A team of scientists working in Georgia, in the former Soviet Union, has unearthed the remains of four human-like creatures dating to 1.8 million years ago, which they say sheds new light on a key stage in human evolution. The specimens are the oldest hominids to ever be found outside of Africa.
The Dmanisi site where the bones were discovered, was once near a lava flow where these primitive humans are believed to have scavenged carcasses for meat. But it appears these early humans ancestors became the unfortunate victims of a large carnivore, as their collective bones were marked by animal teeth and found in a lair-like deposit.
In the journal Nature, the researchers outline details of the partial skeletons uncovered. The bones are a mixture of primitive and advanced features, team leader David Lordkipanidze explains. These early hominids were likely “ancient pioneers”, as they appear to be among the first to leave Africa to colonize other parts of the world.
"Dmanisi is a real gift, because nothing in the world exists like this for this time," says lead author David Lordkipanidze.
Discovered in the early 1990s, the Dmanisi site has been a rich source of remains and artefacts from the early Pleistocene Epoch. Studying the various skulls and jaws has given scientists important information about the early species that lived here. But until recently they had little information about the rest of the skeleton. The remains uncovered at the town of Dmanisi consist of the partial skeleton of an adolescent individual associated with a skull, and the "post-cranial" remains of three adults.
The well-preserved fossils resemble Homo erectus, a species from the genus Homo that first appeared in Africa some two million years ago and quickly spread throughout Europe and much of Asia.
Lordkipanidze and his colleagues note that the skeletal fossils of shoulder, arm, spine and leg show that the individuals were small (about 50 kilograms on a frame of some 150 centimetres tall), had modern-human body-limb proportions. They have remarkably human-like spines and lower limbs that would have been well suited for long distance travel. Their feet had well-developed arches. The small difference in the size of males and females would put them in the same company as Homo erectus and Homo sapiens.
However, they also have relatively small brains and primitive upper limbs, traits which they share with the earlier Homo habilis, and even with the more primitive Australopithecus, such as the famous “Lucy”, specimen which lived in Africa some four million years ago.

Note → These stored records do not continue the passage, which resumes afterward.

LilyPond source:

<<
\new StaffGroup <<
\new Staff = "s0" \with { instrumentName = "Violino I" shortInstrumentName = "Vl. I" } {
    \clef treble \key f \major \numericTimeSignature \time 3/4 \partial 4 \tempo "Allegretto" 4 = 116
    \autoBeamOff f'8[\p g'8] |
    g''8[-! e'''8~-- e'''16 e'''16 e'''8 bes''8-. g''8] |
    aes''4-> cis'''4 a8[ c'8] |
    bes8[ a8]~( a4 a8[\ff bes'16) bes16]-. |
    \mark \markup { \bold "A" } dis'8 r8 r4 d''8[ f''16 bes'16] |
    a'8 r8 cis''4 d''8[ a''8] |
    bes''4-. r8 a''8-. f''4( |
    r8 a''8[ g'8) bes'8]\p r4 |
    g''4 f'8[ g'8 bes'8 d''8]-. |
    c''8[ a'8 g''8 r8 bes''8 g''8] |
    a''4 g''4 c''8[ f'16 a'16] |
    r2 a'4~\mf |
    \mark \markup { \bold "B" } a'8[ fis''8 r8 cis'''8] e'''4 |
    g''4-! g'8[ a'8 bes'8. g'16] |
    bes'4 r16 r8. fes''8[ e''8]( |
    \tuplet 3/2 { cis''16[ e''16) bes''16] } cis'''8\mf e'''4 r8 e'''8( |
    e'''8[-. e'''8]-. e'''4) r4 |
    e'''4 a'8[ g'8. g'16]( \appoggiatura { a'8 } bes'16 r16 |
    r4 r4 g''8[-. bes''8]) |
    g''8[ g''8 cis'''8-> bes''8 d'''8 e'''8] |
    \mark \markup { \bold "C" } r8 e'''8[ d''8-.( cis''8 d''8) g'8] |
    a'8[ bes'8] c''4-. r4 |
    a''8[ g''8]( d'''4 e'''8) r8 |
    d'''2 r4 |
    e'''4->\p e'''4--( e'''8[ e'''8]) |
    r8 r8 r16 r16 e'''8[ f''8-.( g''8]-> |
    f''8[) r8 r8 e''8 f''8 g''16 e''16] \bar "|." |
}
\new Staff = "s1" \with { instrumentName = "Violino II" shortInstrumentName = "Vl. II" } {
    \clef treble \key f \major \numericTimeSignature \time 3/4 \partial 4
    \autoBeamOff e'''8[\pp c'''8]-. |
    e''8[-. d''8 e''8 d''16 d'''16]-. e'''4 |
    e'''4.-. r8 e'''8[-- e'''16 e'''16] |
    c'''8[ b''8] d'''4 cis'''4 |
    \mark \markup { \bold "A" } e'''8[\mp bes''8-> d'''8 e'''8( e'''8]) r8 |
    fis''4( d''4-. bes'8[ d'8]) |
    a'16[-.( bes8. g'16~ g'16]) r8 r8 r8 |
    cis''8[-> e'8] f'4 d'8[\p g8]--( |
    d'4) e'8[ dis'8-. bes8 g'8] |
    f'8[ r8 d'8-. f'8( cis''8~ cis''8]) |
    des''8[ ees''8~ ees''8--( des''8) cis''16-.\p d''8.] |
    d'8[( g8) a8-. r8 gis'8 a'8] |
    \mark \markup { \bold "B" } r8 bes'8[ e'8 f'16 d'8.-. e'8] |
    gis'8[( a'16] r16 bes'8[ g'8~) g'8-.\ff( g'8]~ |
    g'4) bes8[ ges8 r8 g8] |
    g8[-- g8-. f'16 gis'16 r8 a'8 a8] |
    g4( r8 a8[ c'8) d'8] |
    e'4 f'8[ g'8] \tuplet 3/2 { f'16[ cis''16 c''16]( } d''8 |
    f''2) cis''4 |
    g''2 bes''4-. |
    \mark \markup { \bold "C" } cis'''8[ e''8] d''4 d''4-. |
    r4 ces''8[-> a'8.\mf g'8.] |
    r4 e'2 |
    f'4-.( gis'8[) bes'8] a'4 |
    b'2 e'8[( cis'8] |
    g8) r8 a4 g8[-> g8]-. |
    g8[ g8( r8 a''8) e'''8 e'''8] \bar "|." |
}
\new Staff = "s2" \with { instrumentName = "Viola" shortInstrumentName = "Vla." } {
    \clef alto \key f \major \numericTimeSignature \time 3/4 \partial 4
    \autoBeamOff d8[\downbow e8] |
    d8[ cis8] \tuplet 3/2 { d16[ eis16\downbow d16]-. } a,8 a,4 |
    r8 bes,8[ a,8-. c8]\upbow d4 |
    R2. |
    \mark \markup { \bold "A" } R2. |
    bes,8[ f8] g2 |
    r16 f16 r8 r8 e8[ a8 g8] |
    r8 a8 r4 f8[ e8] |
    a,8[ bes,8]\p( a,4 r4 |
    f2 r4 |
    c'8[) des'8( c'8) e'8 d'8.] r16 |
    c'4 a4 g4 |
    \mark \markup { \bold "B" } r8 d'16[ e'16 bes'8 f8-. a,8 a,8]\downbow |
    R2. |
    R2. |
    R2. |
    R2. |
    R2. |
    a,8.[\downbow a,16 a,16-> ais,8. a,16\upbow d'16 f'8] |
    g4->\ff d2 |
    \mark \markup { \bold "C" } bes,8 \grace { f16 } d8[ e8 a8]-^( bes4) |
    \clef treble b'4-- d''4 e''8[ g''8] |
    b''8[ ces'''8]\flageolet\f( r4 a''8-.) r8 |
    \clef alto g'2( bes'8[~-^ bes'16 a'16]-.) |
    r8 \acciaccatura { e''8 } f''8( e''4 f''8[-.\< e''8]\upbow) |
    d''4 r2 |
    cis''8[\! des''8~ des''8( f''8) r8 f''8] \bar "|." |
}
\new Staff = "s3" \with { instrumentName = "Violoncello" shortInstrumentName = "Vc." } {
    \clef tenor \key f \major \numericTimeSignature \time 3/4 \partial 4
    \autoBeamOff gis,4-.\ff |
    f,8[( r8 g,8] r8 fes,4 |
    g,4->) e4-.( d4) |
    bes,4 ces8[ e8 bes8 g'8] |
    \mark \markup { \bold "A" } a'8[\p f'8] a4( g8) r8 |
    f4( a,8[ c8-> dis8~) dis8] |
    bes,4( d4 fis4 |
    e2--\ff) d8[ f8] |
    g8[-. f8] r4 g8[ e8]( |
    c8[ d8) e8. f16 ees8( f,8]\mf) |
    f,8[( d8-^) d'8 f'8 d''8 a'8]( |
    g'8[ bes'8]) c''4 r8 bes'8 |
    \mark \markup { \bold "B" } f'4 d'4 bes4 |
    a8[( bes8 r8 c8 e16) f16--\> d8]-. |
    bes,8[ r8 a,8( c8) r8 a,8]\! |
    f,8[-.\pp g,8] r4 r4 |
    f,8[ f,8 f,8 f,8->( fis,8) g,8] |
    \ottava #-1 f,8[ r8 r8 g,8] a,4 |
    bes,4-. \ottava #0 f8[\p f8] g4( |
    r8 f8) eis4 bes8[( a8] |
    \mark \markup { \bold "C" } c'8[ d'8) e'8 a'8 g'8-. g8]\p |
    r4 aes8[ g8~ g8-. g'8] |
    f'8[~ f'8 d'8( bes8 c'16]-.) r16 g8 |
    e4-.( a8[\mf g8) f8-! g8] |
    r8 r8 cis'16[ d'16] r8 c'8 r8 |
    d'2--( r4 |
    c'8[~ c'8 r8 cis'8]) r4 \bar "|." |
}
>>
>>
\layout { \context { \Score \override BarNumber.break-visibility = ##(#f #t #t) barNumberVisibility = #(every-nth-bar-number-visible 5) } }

"The really important point is you have multiple individuals from the same time and location," notes Tim White, a palaeoanthropologist at the University of California, Berkeley. With just one individual specimen it is quite difficult to determine whether a specific feature such as head size is typical of the entire species or just characteristic of that one individual. However, finding the remains of three adults and an adolescent all in the same place, presents a much clearer picture of what the species was like as a whole.